Job
For each line in the data below that holds "CZĘŚĆ", return a copy.

Input for this task
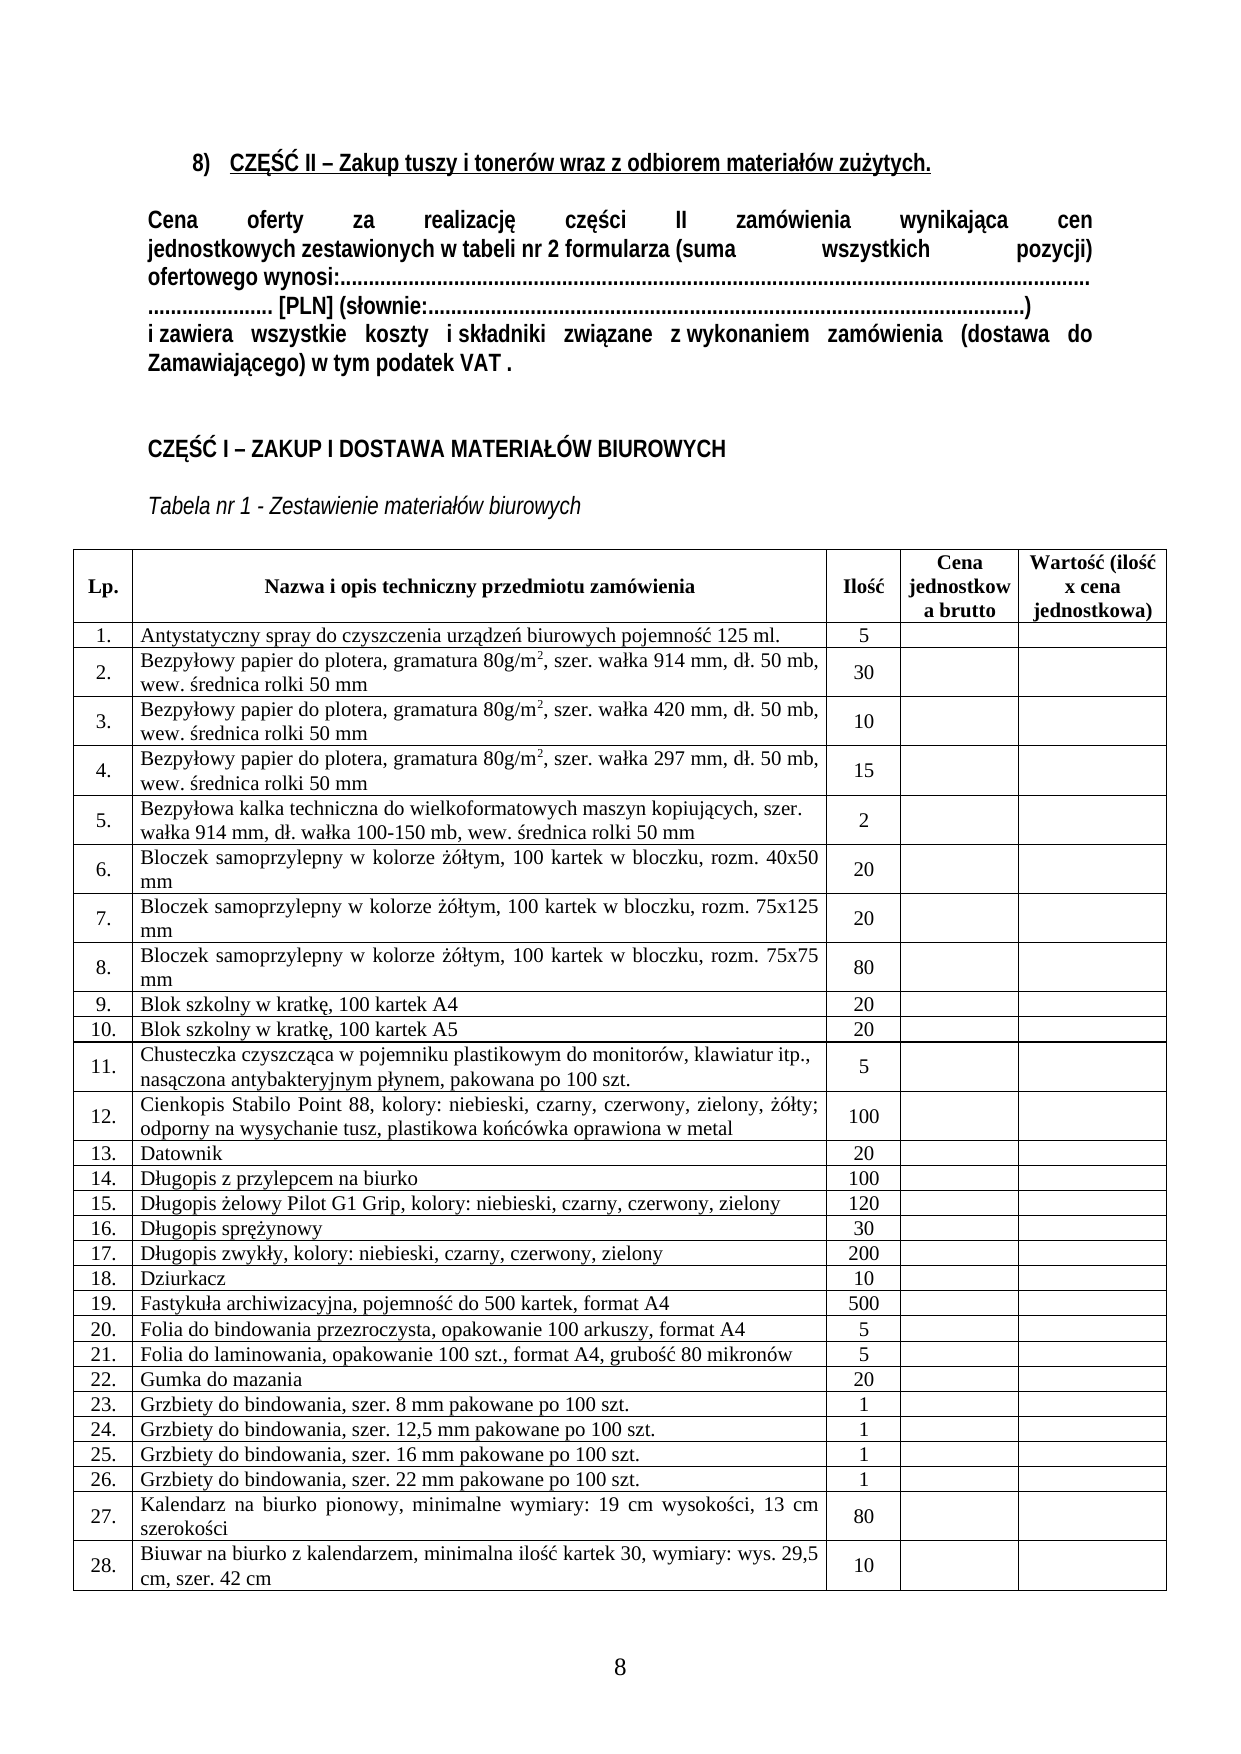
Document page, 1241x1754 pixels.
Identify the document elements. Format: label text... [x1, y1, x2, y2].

table_cell 15. [74, 1191, 132, 1215]
table_cell 18. [74, 1266, 132, 1290]
table_cell [1019, 1467, 1166, 1491]
table_cell 20 [827, 1367, 900, 1391]
table_cell [901, 1316, 1018, 1341]
table_cell Bezpyłowy papier do plotera, gramatura 80g/m2, szer. wałka 420 mm, dł. 50 mb, wew. średnica rolki 50 mm [133, 697, 826, 745]
table_cell 24. [74, 1417, 132, 1441]
table_cell 5 [827, 1043, 900, 1091]
table_cell [901, 623, 1018, 647]
table_cell [901, 1291, 1018, 1315]
text CZĘŚĆ I – ZAKUP I DOSTAWA MATERIAŁÓW BIUROWYCH [148, 434, 1093, 463]
table_cell [901, 1417, 1018, 1441]
table_cell Folia do laminowania, opakowanie 100 szt., format A4, grubość 80 mikronów [133, 1342, 826, 1366]
table_cell 30 [827, 1216, 900, 1240]
table_cell [1019, 1392, 1166, 1416]
table_cell [901, 1492, 1018, 1540]
table_cell Dziurkacz [133, 1266, 826, 1290]
table_cell 17. [74, 1241, 132, 1265]
table_cell Długopis zwykły, kolory: niebieski, czarny, czerwony, zielony [133, 1241, 826, 1265]
table_cell [1019, 1241, 1166, 1265]
table_cell [1019, 1492, 1166, 1540]
table_cell 200 [827, 1241, 900, 1265]
table_cell [901, 1367, 1018, 1391]
table_cell [1019, 943, 1166, 991]
table_cell [901, 1191, 1018, 1215]
table_cell Datownik [133, 1141, 826, 1165]
table_cell [1019, 1191, 1166, 1215]
table_cell [1019, 1043, 1166, 1091]
table_cell 20. [74, 1316, 132, 1341]
table_cell Bezpyłowy papier do plotera, gramatura 80g/m2, szer. wałka 914 mm, dł. 50 mb, wew. średnica rolki 50 mm [133, 648, 826, 696]
table_cell Bezpyłowy papier do plotera, gramatura 80g/m2, szer. wałka 297 mm, dł. 50 mb, wew. średnica rolki 50 mm [133, 746, 826, 794]
text Tabela nr 1 - Zestawienie materiałów biurowych [148, 491, 1093, 520]
table_cell [901, 1043, 1018, 1091]
list CZĘŚĆ II – Zakup tuszy i tonerów wraz z odbiorem materiałów zużytych. [192, 148, 1093, 176]
table_cell [901, 943, 1018, 991]
table_cell 1 [827, 1467, 900, 1491]
table_cell 5 [827, 1342, 900, 1366]
table_cell 7. [74, 894, 132, 942]
table_cell [901, 1342, 1018, 1366]
table_cell Bezpyłowa kalka techniczna do wielkoformatowych maszyn kopiujących, szer. wałka 914 mm, dł. wałka 100-150 mb, wew. średnica rolki 50 mm [133, 796, 826, 844]
table_header Wartość (ilość x cena jednostkowa) [1019, 550, 1166, 622]
table_cell [1019, 1266, 1166, 1290]
table_cell 19. [74, 1291, 132, 1315]
table_cell [1019, 845, 1166, 893]
table_cell 30 [827, 648, 900, 696]
table_cell Długopis żelowy Pilot G1 Grip, kolory: niebieski, czarny, czerwony, zielony [133, 1191, 826, 1215]
table_cell Bloczek samoprzylepny w kolorze żółtym, 100 kartek w bloczku, rozm. 40x50 mm [133, 845, 826, 893]
table_cell [1019, 623, 1166, 647]
table_cell [1019, 1367, 1166, 1391]
table_cell 5 [827, 623, 900, 647]
table_cell 15 [827, 746, 900, 794]
table_cell [1019, 894, 1166, 942]
table_cell 14. [74, 1166, 132, 1190]
table_cell 11. [74, 1043, 132, 1091]
table_cell [901, 1216, 1018, 1240]
table_cell Grzbiety do bindowania, szer. 16 mm pakowane po 100 szt. [133, 1442, 826, 1466]
table_cell [901, 1442, 1018, 1466]
table_cell [901, 796, 1018, 844]
table_cell 5 [827, 1316, 900, 1341]
table_cell Grzbiety do bindowania, szer. 12,5 mm pakowane po 100 szt. [133, 1417, 826, 1441]
table_cell 20 [827, 1017, 900, 1041]
table_cell 12. [74, 1092, 132, 1140]
table_cell Antystatyczny spray do czyszczenia urządzeń biurowych pojemność 125 ml. [133, 623, 826, 647]
table_cell [1019, 1166, 1166, 1190]
table_cell [1019, 1417, 1166, 1441]
table_cell Biuwar na biurko z kalendarzem, minimalna ilość kartek 30, wymiary: wys. 29,5 cm, szer. 42 cm [133, 1541, 826, 1589]
table_cell [1019, 796, 1166, 844]
table_cell [1019, 648, 1166, 696]
table_cell Folia do bindowania przezroczysta, opakowanie 100 arkuszy, format A4 [133, 1316, 826, 1341]
table_cell [1019, 1092, 1166, 1140]
table_cell 1 [827, 1417, 900, 1441]
table_cell [901, 1266, 1018, 1290]
table_cell 10 [827, 697, 900, 745]
table_cell 1 [827, 1442, 900, 1466]
table_cell 6. [74, 845, 132, 893]
table_cell [901, 894, 1018, 942]
table_cell Kalendarz na biurko pionowy, minimalne wymiary: 19 cm wysokości, 13 cm szerokości [133, 1492, 826, 1540]
table_cell Cienkopis Stabilo Point 88, kolory: niebieski, czarny, czerwony, zielony, żółty; odporny na wysychanie tusz, plastikowa końcówka oprawiona w metal [133, 1092, 826, 1140]
table_cell Blok szkolny w kratkę, 100 kartek A4 [133, 992, 826, 1016]
table_header Lp. [74, 550, 132, 622]
table_cell Grzbiety do bindowania, szer. 22 mm pakowane po 100 szt. [133, 1467, 826, 1491]
table_cell 120 [827, 1191, 900, 1215]
table_cell [901, 845, 1018, 893]
table_cell [901, 1141, 1018, 1165]
table_cell 20 [827, 894, 900, 942]
table_cell 80 [827, 943, 900, 991]
table_cell Grzbiety do bindowania, szer. 8 mm pakowane po 100 szt. [133, 1392, 826, 1416]
table_cell 100 [827, 1092, 900, 1140]
table_cell [901, 992, 1018, 1016]
table_cell 10. [74, 1017, 132, 1041]
table_cell Blok szkolny w kratkę, 100 kartek A5 [133, 1017, 826, 1041]
table_cell Fastykuła archiwizacyjna, pojemność do 500 kartek, format A4 [133, 1291, 826, 1315]
table_cell [901, 1241, 1018, 1265]
table_cell 4. [74, 746, 132, 794]
table_cell 5. [74, 796, 132, 844]
table_header Nazwa i opis techniczny przedmiotu zamówienia [133, 550, 826, 622]
table_cell 3. [74, 697, 132, 745]
table_cell 10 [827, 1266, 900, 1290]
table_cell 27. [74, 1492, 132, 1540]
table_cell 500 [827, 1291, 900, 1315]
table_cell [1019, 746, 1166, 794]
table_cell 9. [74, 992, 132, 1016]
table_cell Bloczek samoprzylepny w kolorze żółtym, 100 kartek w bloczku, rozm. 75x125 mm [133, 894, 826, 942]
table_header Cena jednostkowa brutto [901, 550, 1018, 622]
table_cell [1019, 697, 1166, 745]
table_cell 100 [827, 1166, 900, 1190]
table_cell 80 [827, 1492, 900, 1540]
table_cell 20 [827, 1141, 900, 1165]
table_cell 16. [74, 1216, 132, 1240]
table_cell [1019, 1216, 1166, 1240]
table_cell [1019, 1541, 1166, 1589]
table_cell 23. [74, 1392, 132, 1416]
table_cell 21. [74, 1342, 132, 1366]
table_cell [1019, 1442, 1166, 1466]
table_cell [901, 648, 1018, 696]
table_cell 26. [74, 1467, 132, 1491]
table_cell [901, 1166, 1018, 1190]
table_cell 25. [74, 1442, 132, 1466]
table_cell Gumka do mazania [133, 1367, 826, 1391]
table_cell [901, 1392, 1018, 1416]
table_cell 22. [74, 1367, 132, 1391]
table_cell [901, 1017, 1018, 1041]
table_cell Długopis sprężynowy [133, 1216, 826, 1240]
table_cell 2. [74, 648, 132, 696]
text Cena oferty za realizację części II zamówienia wynikająca cen jednostkowych zestawionych w tabeli nr 2 formularza (suma wszystkich pozycji) ofertowego wynosi:.......................................................................................................................................................... [PLN] (słownie:.........................................................................................................) i zawiera wszystkie koszty i składniki związane z wykonaniem zamówienia (dostawa do Zamawiającego) w tym podatek VAT . [148, 205, 1093, 377]
table_cell [901, 1467, 1018, 1491]
table_cell [901, 1092, 1018, 1140]
table_cell [1019, 992, 1166, 1016]
table_header Ilość [827, 550, 900, 622]
table_cell [1019, 1141, 1166, 1165]
table_cell 8. [74, 943, 132, 991]
table_cell [1019, 1342, 1166, 1366]
table_cell 1 [827, 1392, 900, 1416]
table_cell Bloczek samoprzylepny w kolorze żółtym, 100 kartek w bloczku, rozm. 75x75 mm [133, 943, 826, 991]
table_cell [901, 746, 1018, 794]
table_cell 20 [827, 992, 900, 1016]
table_cell 28. [74, 1541, 132, 1589]
table_cell Chusteczka czyszcząca w pojemniku plastikowym do monitorów, klawiatur itp., nasączona antybakteryjnym płynem, pakowana po 100 szt. [133, 1043, 826, 1091]
table_cell 1. [74, 623, 132, 647]
table_cell 10 [827, 1541, 900, 1589]
table_cell 13. [74, 1141, 132, 1165]
table_cell [1019, 1291, 1166, 1315]
table_cell [901, 1541, 1018, 1589]
table_cell [1019, 1316, 1166, 1341]
table_cell 2 [827, 796, 900, 844]
table_cell [1019, 1017, 1166, 1041]
table_cell [901, 697, 1018, 745]
table_cell 20 [827, 845, 900, 893]
table_cell Długopis z przylepcem na biurko [133, 1166, 826, 1190]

Result
text CZĘŚĆ I – ZAKUP I DOSTAWA MATERIAŁÓW BIUROWYCH [148, 434, 1093, 463]
list CZĘŚĆ II – Zakup tuszy i tonerów wraz z odbiorem materiałów zużytych. [192, 148, 1093, 176]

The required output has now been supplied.